The Hidden Hand - Page 55/209

"Nothing, dear mother, but your kind hand to kiss again and again!" said the youth, pressing that hand to his lips and then allowing the widow to put him into a chair right in front of the fire.

Traverse sat on one side of him and his mother on the other, each holding a hand of his and gazing on him with mingled incredulity, surprise and delight, as if, indeed, they could not realize his presence except by devouring him with their eyes.

And for the next half hour all their talk was as wild and incoherent as the conversation of long-parted friends suddenly brought together is apt to be.

It was all made up of hasty questions, hurried one upon another, so as to leave but little chance to have any of them answered, and wild exclamations and disjointed sketches of travel, interrupted by frequent ejaculations; yet through all the widow and her son, perhaps through the quickness of their love as well as of their intellect, managed to get some knowledge of the past three years of their "sailor boy's" life and adventures, and they entirely vindicated his constancy when they learned how frequently and regularly he had written, though they had never received his letters.

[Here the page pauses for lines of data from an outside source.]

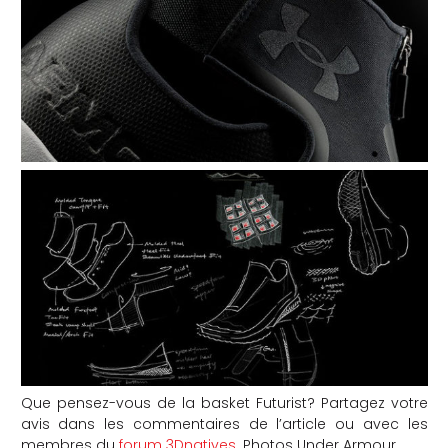
Que pensez-vous de la basket Futurist? Partagez votre
avis dans les commentaires de l’article ou avec les
membres du
forum 3Dnatives
. Photos Under Armour.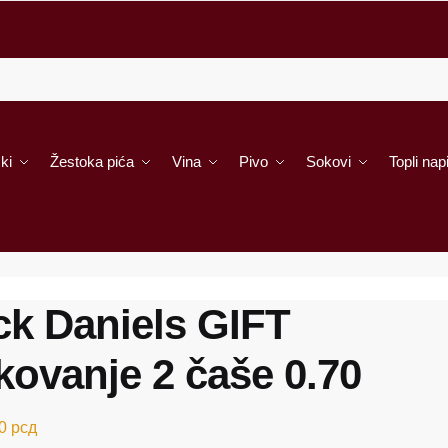
ki
Žestoka pića
Vina
Pivo
Sokovi
Topli napi
ck Daniels GIFT
kovanje 2 čaše 0.70
00
рсд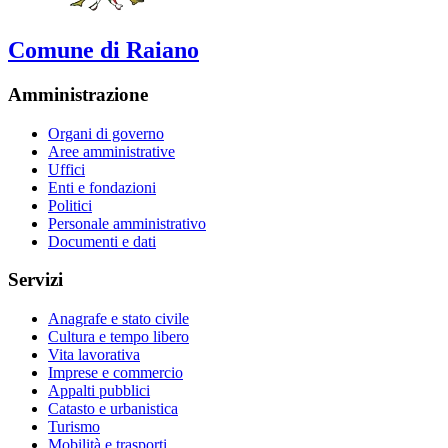
Comune di Raiano
Amministrazione
Organi di governo
Aree amministrative
Uffici
Enti e fondazioni
Politici
Personale amministrativo
Documenti e dati
Servizi
Anagrafe e stato civile
Cultura e tempo libero
Vita lavorativa
Imprese e commercio
Appalti pubblici
Catasto e urbanistica
Turismo
Mobilità e trasporti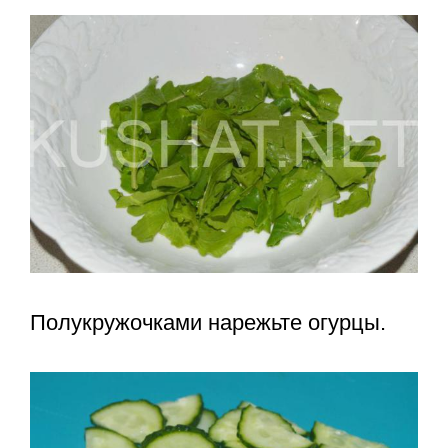
Полукружочками нарежьте огурцы.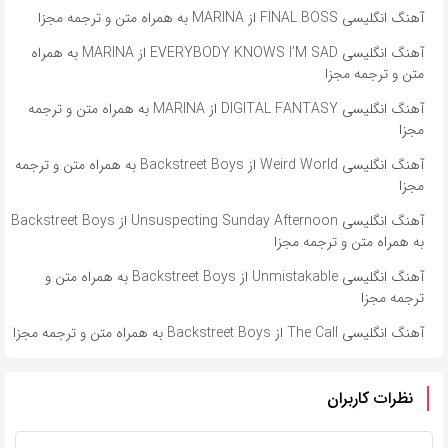
آهنگ انگلیسی FINAL BOSS از MARINA به همراه متن و ترجمه مجزا
آهنگ انگلیسی EVERYBODY KNOWS I’M SAD از MARINA به همراه
متن و ترجمه مجزا
آهنگ انگلیسی DIGITAL FANTASY از MARINA به همراه متن و ترجمه
مجزا
آهنگ انگلیسی Weird World از Backstreet Boys به همراه متن و ترجمه
مجزا
آهنگ انگلیسی Unsuspecting Sunday Afternoon از Backstreet Boys
به همراه متن و ترجمه مجزا
آهنگ انگلیسی Unmistakable از Backstreet Boys به همراه متن و
ترجمه مجزا
آهنگ انگلیسی The Call از Backstreet Boys به همراه متن و ترجمه مجزا
نظرات کاربران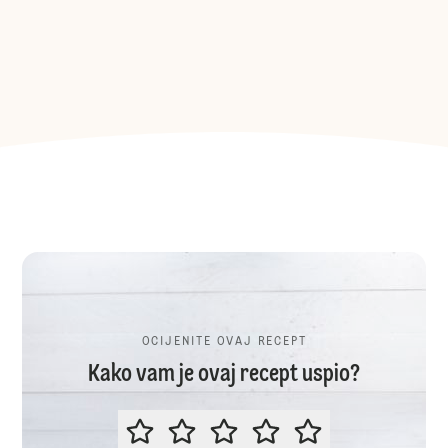
OCIJENITE OVAJ RECEPT
Kako vam je ovaj recept uspio?
OCIJENITE OVAJ RECEPT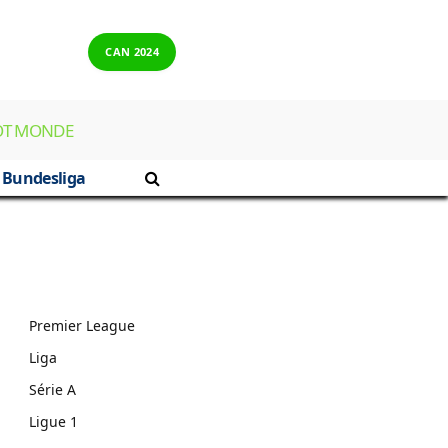
CAN 2024
OT MONDE
Bundesliga
Premier League
Liga
Série A
Ligue 1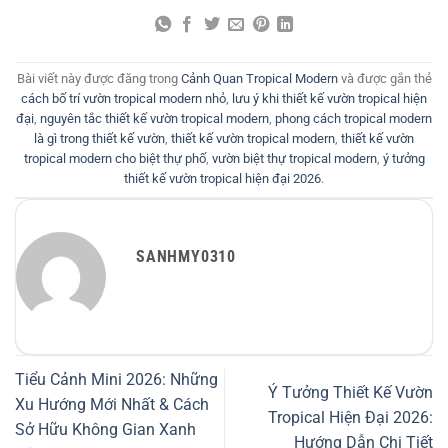
Bài viết này được đăng trong
Cảnh Quan Tropical Modern
và được gắn thẻ
cách bố trí vườn tropical modern nhỏ
,
lưu ý khi thiết kế vườn tropical hiện
đại
,
nguyên tắc thiết kế vườn tropical modern
,
phong cách tropical modern
là gì trong thiết kế vườn
,
thiết kế vườn tropical modern
,
thiết kế vườn
tropical modern cho biệt thự phố
,
vườn biệt thự tropical modern
,
ý tưởng
thiết kế vườn tropical hiện đại 2026
.
SANHMY0310
Tiểu Cảnh Mini 2026: Những
Ý Tưởng Thiết Kế Vườn
Xu Hướng Mới Nhất & Cách
Tropical Hiện Đại 2026:
Sở Hữu Không Gian Xanh
Hướng Dẫn Chi Tiết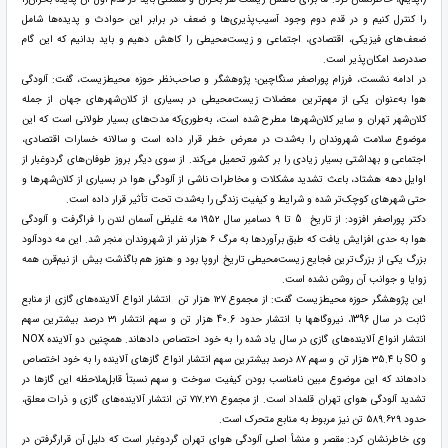
را کنترل کنیم و در قدم دوم وجود آسیب‌پذیری‌ها و ضعف در برابر این حوادث و پدیده‌ها شامل
ضعف‌های فیزیکی، اقتصادی، اجتماعی و زیست‌محیطی را کاهش دهیم و باید بدانیم که این گام
صددرصد امکان‌پذیر است.
در ادامه نشست، فرزام پوراصغر سنگاچین؛ پژوهشگر و صاحب‌نظر حوزه محیط‌زیست، گفت: آلودگی
هوا به‌عنوان یکی از مهم‌ترین معضلات زیست‌محیطی در بسیاری از کلان‌شهرهای جهان از جمله
کلان‌شهر تهران و سایر کلان‌شهرها مطرح شده است، به‌طوری‌که مدت‌های بسیار طولانی است که این
موضوع سلامت شهروندان را به‌شدت در معرض خطر قرار داده است و سالانه خسارات اقتصادی،
اجتماعی و بهداشتی بسیار زیادی را بر کشور تحمیل می‌کند. از سوی دیگر بروز طوفان‌های گردوغبار از
اوایل دهه هشتاد، باعث تشدید مشکلات و مخاطرات ناشی از آلودگی هوا در بسیاری از کلان‌شهرها و
حتی شهرهای کوچک‌تر شده و شرایط و کیفیت زندگی را به‌شدت تحت تأثیر قرار داده است.
دکتر پوراصغر افزود: از تاریخ 5 تا ۹ دسامبر سال ۱۹۵۲ مه غلیظی آسمان لندن را فراگرفت و آلودگی
هوا به حدی افزایش یافت که طبق برآوردها به مرگ ۶ هزار نفر از شهروندان منجر شد. این مه دودآلود
بزرگ یکی از بزرگ‌ترین فجایع زیست‌محیطی تاریخ اروپا بود و هنوز هم باگذشت بیش از نیم‌قرن همه
زوایا و جوانب آن روشن نشده است.
این پژوهشگر حوزه محیط‌زیست گفت: از مجموع ۱۲۷ هزار تن انتشار انواع آلاینده‌های گازی از منابع
ثابت در سال 1396، نیروگاهها با انتشار حدود 40.6 هزار تن و سهم انتشار ۳۱ درصد بیشترین سهم
انتشار انواع آلاینده‌های گازی در سال یاد شده را به خود احتصاص دادهاند. همچنین دو آلاینده NOX
و SO با ٣٥.٤ هزار تن و سهم ۸۷ درصد بیشترین سهم انتشار انواع گازهای آلاینده را به خود اختصاص
دادهاند که این موضوع مبین نامناسب ‌بودن کیفیت سوخت و سهم نسبتاً قابل‌ملاحظه این گازها در
تشدید آلودگی هوای تهران قلمداد است. از مجموع ۷۱۷.۲۷۱ تن انتشار آلاینده‌های گازی و ذرات معلق،
حدود ٥٨٩.٦٢٩ تن نیز مربوط به منابع متحرک است.
وی خاطرنشان کرد: مقصر و منشأ اصلی آلودگی هوای تهران گردوغبار است که دلیل آن قرارگرفتن در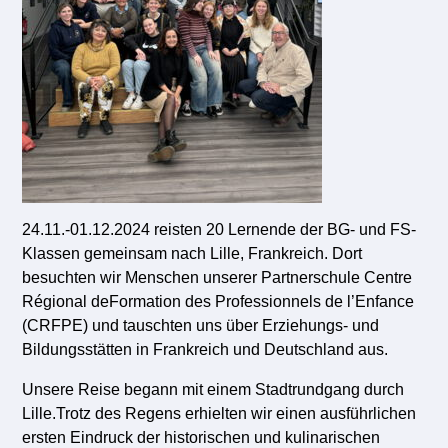
24.11.-01.12.2024 reisten 20 Lernende der BG- und FS-
Klassen gemeinsam nach Lille, Frankreich. Dort
besuchten wir Menschen unserer Partnerschule Centre
Régional deFormation des Professionnels de l’Enfance
(CRFPE) und tauschten uns über Erziehungs- und
Bildungsstätten in Frankreich und Deutschland aus.
Unsere Reise begann mit einem Stadtrundgang durch
Lille.Trotz des Regens erhielten wir einen ausführlichen
ersten Eindruck der historischen und kulinarischen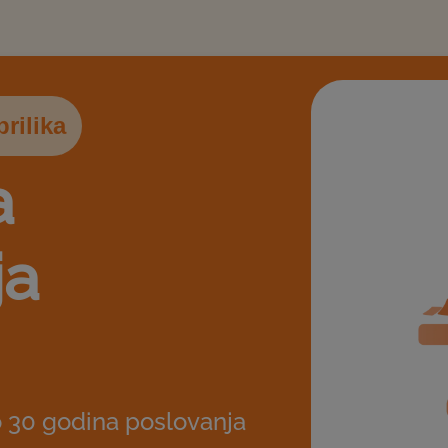
rilika
a
ja
 30 godina poslovanja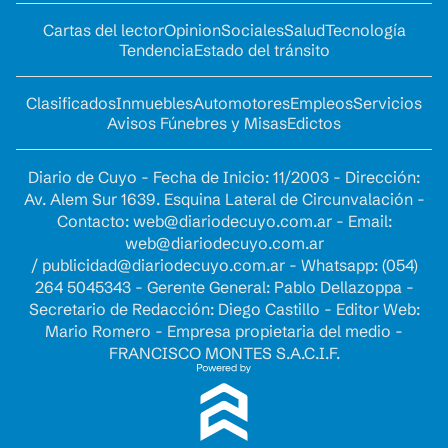
Cartas del lector
Opinion
Sociales
Salud
Tecnología
Tendencia
Estado del tránsito
Clasificados
Inmuebles
Automotores
Empleos
Servicios
Avisos Fúnebres y Misas
Edictos
Diario de Cuyo - Fecha de Inicio: 11/2003 - Dirección:
Av. Alem Sur 1639. Esquina Lateral de Circunvalación -
Contacto:
web@diariodecuyo.com.ar
- Email:
web@diariodecuyo.com.ar
/
publicidad@diariodecuyo.com.ar
-
Whatsapp: (054)
264 5045343 - Gerente General: Pablo Dellazoppa -
Secretario de Redacción: Diego Castillo - Editor Web:
Mario Romero - Empresa propietaria del medio -
FRANCISCO MONTES S.A.C.I.F.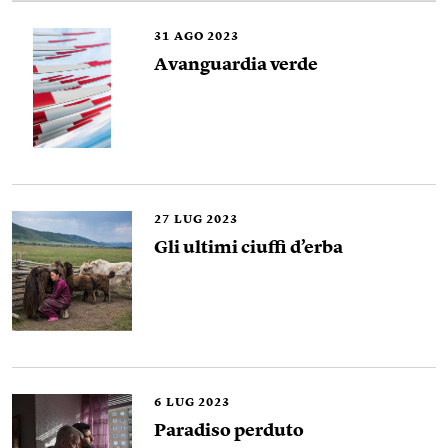
31
AGO 2023
Avanguardia verde
27
LUG 2023
Gli ultimi ciuffi d’erba
6
LUG 2023
Paradiso perduto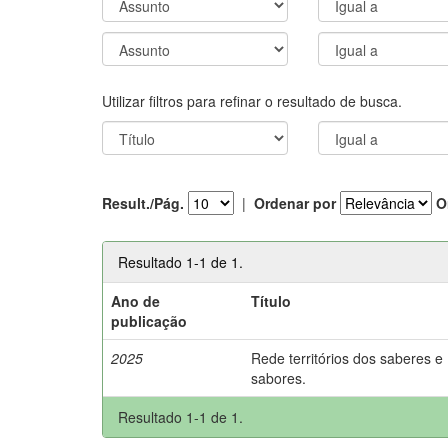
Utilizar filtros para refinar o resultado de busca.
Result./Pág.
|
Ordenar por
O
Resultado 1-1 de 1.
Ano de
Título
publicação
2025
Rede territórios dos saberes e
sabores.
Resultado 1-1 de 1.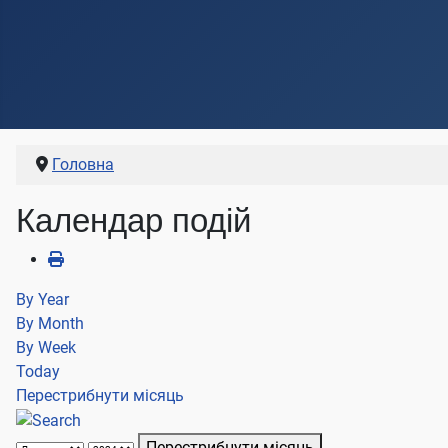
Головна
Календар подій
By Year
By Month
By Week
Today
Перестрибнути місяць
Перестрибнути місяць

"And now," said Herbert, looking from side to side from mother to son, "I have told you all my adventures, I am dying to tell you something that concerns yourselves."

"That concerns us?" exclaimed mother and son in a breath.

"Yes, ma'am; yes, sir; that concerns you both eminently. But, first of all, let me ask how you are getting on at the present time."

"Oh, as usual," said the widow, smiling, for she did not wish to dampen the spirits of her sailor boy; "as usual, of course. Traverse has not been able to accomplish his darling purpose of entering the Seminary yet; but----"

"But I'm getting on quite well with my education, for all that," interrupted Traverse; "for I belong to Dr. Day's Bible class in the Sabbath school, which is a class of young men, you know, and the doctor is so good as to think that I have some mental gifts worth cultivating, so he does not confine his instructions to me to the Bible class alone, but permits me to come to him in his library at Willow Heights for an hour twice a week, when he examines me in Latin and algebra, and sets me new exercises, which I study and write out at night; so that you see I am doing very well."